> [Extrait de page]
◇ ◇ ◇ ◇ ◇ ◇ ◇

Regardez d’abord autour de vous
À remarquer
- La longue façade du palais
- La frise aux monogrammes de Léopold
- Les fenêtres des salles d’apparat
L’histoire du lieu
La longue façade du palais sert de décor officiel à l’État belge : derrière ses fenêtres se déroulent les cérémonies de la monarchie. Sur la frise s’étirent les monogrammes répétés du souverain qui entreprit l’agrandissement du palais ; ils sont restés sur le mur après que son ancien aspect a été démoli. À l’intérieur se trouve le Salon des Miroirs, avec des miroirs entre les colonnes, où les ambassadeurs étrangers remettent leurs lettres de créance.
La famille royale ne vit pas derrière cette façade : sa résidence se trouve à Laeken, au nord de Bruxelles. Le roi vient ici pour travailler. À l’intérieur se trouvent son cabinet, le personnel de la cour et les salles d’apparat, où sont reçus ministres, chefs d’État et ambassadeurs.

◇ ◇ ◇ ◇ ◇ ◇ ◇

> [Entrées fournies]
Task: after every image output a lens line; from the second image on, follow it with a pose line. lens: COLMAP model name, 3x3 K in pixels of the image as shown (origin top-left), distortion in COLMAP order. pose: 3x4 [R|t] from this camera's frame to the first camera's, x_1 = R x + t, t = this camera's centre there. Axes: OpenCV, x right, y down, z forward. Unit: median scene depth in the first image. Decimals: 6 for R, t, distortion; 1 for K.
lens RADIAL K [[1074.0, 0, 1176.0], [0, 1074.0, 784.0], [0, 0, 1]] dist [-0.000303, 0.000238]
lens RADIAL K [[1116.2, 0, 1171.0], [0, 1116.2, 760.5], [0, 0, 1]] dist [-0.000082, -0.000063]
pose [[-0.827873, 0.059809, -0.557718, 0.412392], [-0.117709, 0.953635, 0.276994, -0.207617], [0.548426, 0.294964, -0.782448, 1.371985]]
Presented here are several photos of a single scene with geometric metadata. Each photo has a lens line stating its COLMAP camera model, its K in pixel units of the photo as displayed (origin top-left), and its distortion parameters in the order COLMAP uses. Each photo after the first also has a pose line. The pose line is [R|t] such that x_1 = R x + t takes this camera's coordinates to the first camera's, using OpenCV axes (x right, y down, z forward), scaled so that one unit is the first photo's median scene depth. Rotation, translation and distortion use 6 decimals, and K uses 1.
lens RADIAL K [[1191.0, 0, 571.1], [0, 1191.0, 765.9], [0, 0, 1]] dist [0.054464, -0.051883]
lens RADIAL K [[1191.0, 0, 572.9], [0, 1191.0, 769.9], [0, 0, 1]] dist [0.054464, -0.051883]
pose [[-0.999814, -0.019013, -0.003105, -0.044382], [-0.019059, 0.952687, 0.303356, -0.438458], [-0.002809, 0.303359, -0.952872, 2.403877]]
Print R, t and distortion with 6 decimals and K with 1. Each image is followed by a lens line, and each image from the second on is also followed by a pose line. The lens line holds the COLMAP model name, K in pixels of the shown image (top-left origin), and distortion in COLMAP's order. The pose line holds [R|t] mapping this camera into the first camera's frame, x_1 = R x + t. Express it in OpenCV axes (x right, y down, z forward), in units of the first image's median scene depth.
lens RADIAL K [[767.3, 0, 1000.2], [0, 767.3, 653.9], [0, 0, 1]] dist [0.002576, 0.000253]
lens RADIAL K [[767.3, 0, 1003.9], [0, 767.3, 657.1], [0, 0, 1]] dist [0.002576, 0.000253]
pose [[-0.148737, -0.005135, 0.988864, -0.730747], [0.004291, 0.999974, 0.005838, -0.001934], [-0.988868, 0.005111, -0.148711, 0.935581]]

◇ ◇ ◇ ◇ ◇ ◇ ◇

> [Actions demandées]
- a) Recopiez le passage du texte sur la façade du palais qui commence par « Regardez d’abord autour » et se poursuit jusqu'à « lettres de créance. ».
- b) Selon le texte sur la façade du palais, où se trouve la résidence de la famille royale ?

> [Réponses de l'exercice]
- a)
Regardez d’abord autour de vous
À remarquer
- La longue façade du palais
- La frise aux monogrammes de Léopold
- Les fenêtres des salles d’apparat
L’histoire du lieu
La longue façade du palais sert de décor officiel à l’État belge : derrière ses fenêtres se déroulent les cérémonies de la monarchie. Sur la frise s’étirent les monogrammes répétés du souverain qui entreprit l’agrandissement du palais ; ils sont restés sur le mur après que son ancien aspect a été démoli. À l’intérieur se trouve le Salon des Miroirs, avec des miroirs entre les colonnes, où les ambassadeurs étrangers remettent leurs lettres de créance.

- b) À Laeken, au nord de Bruxelles.